[Stored records]

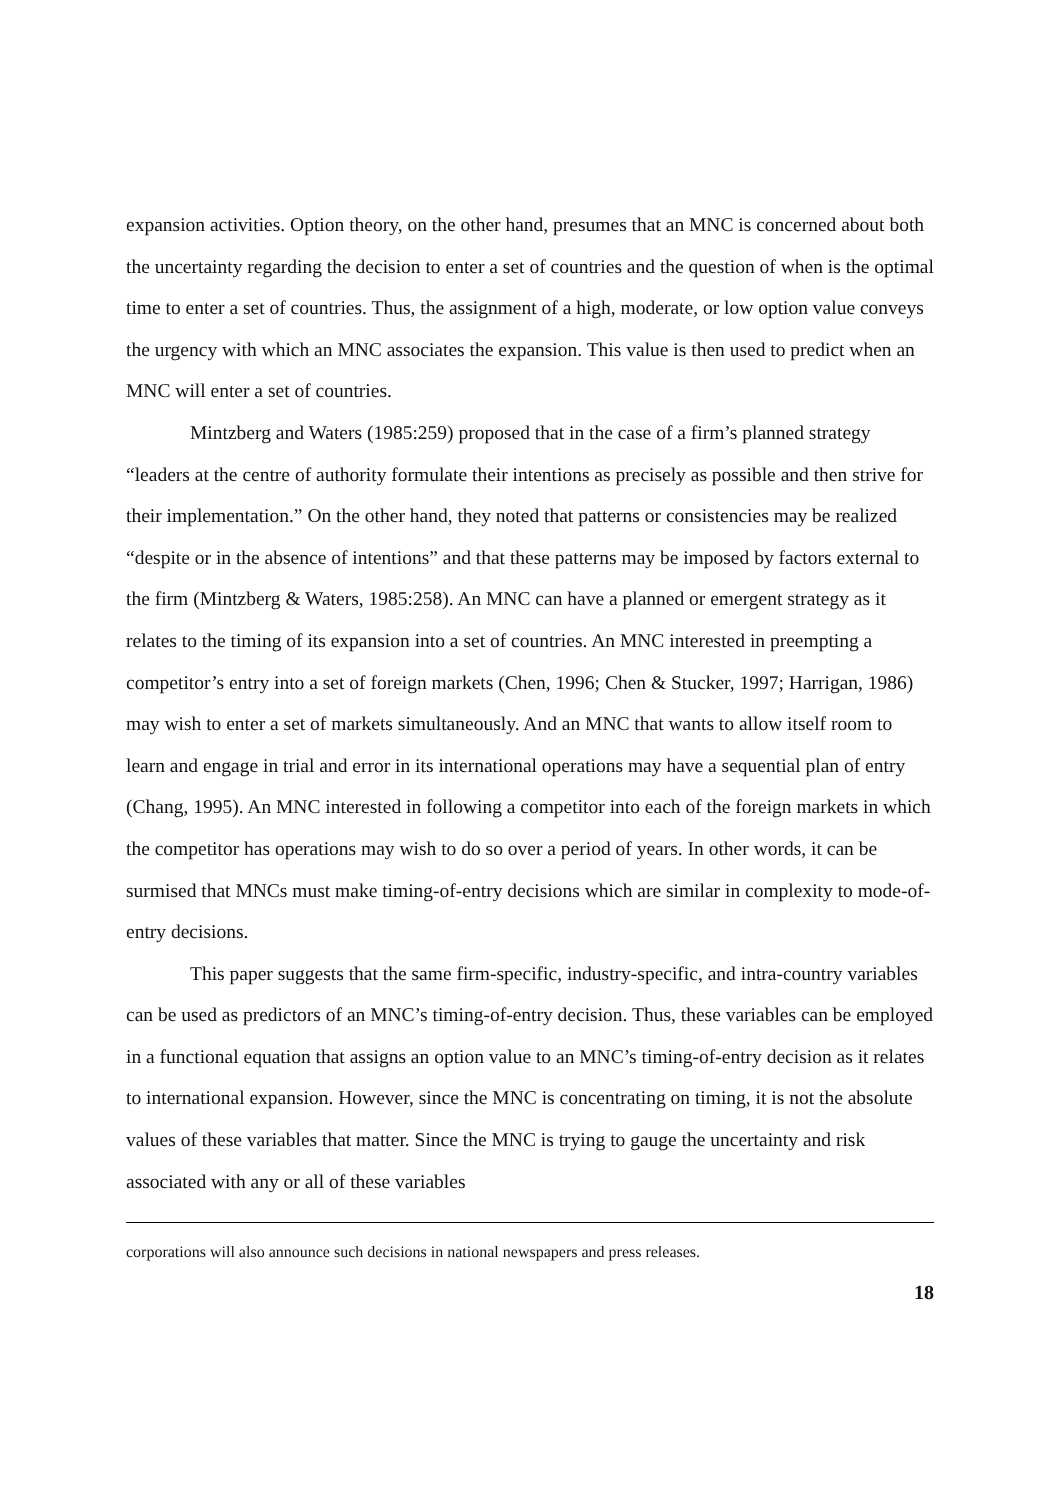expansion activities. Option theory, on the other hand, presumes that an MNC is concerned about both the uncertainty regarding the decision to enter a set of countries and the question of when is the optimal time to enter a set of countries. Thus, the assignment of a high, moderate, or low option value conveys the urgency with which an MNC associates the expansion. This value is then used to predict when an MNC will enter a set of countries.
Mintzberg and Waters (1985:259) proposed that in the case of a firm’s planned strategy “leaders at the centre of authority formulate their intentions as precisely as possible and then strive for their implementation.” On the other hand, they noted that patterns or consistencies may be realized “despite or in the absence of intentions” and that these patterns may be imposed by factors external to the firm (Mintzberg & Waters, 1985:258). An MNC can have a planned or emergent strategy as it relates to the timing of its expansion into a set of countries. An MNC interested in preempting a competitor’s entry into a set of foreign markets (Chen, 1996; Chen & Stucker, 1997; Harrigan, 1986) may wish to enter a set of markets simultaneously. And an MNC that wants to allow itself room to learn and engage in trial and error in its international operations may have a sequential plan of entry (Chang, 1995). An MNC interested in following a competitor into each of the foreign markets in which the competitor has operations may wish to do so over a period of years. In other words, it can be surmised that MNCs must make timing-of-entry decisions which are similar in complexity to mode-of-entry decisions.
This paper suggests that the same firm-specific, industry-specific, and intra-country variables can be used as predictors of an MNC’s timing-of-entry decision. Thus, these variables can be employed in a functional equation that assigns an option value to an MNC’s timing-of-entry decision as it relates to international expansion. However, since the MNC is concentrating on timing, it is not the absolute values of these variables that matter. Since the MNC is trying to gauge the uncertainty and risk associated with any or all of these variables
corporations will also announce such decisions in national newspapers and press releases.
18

==

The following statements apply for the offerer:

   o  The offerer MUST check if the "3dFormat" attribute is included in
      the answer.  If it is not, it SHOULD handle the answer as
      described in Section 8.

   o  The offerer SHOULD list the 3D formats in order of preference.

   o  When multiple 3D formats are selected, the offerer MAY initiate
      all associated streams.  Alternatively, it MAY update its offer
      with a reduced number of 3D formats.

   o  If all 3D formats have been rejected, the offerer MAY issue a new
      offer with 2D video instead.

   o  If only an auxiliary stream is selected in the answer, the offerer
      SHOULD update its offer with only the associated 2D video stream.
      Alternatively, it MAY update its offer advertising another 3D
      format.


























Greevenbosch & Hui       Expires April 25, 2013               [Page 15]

ACTIVITY - How many lines in the entries include "Alternatively"? Only the number is wanted.

YOUR RESPONSE - 2